Material shown:
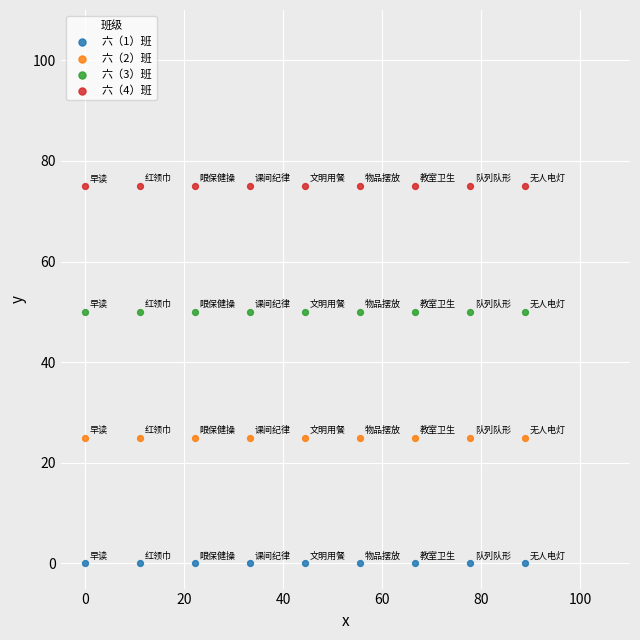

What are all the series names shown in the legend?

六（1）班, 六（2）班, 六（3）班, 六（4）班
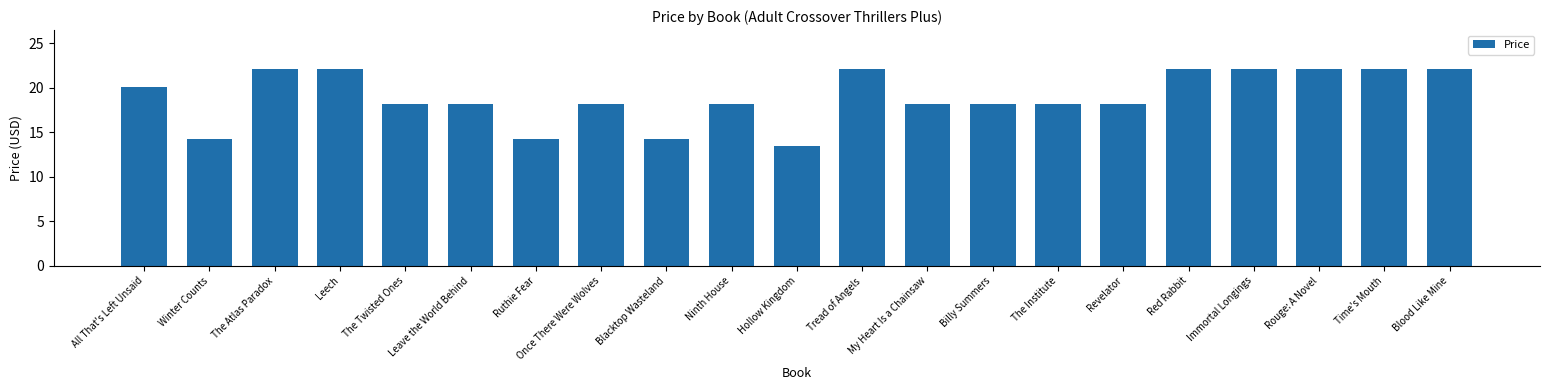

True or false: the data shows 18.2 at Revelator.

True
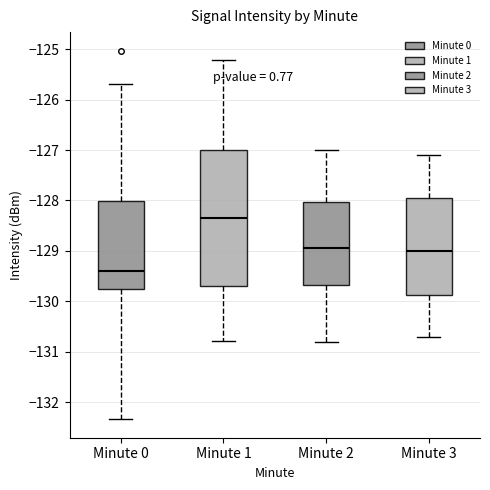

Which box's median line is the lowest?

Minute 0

Requirement:
Can you edit the records above so that "legend" is replaced with "key" and everything else stays the same, leaving the pictures out of your answer?

Written answer:
What are all the series names shown in the key?

六（1）班, 六（2）班, 六（3）班, 六（4）班

True or false: the data shows 18.2 at Revelator.

True

Which box's median line is the lowest?

Minute 0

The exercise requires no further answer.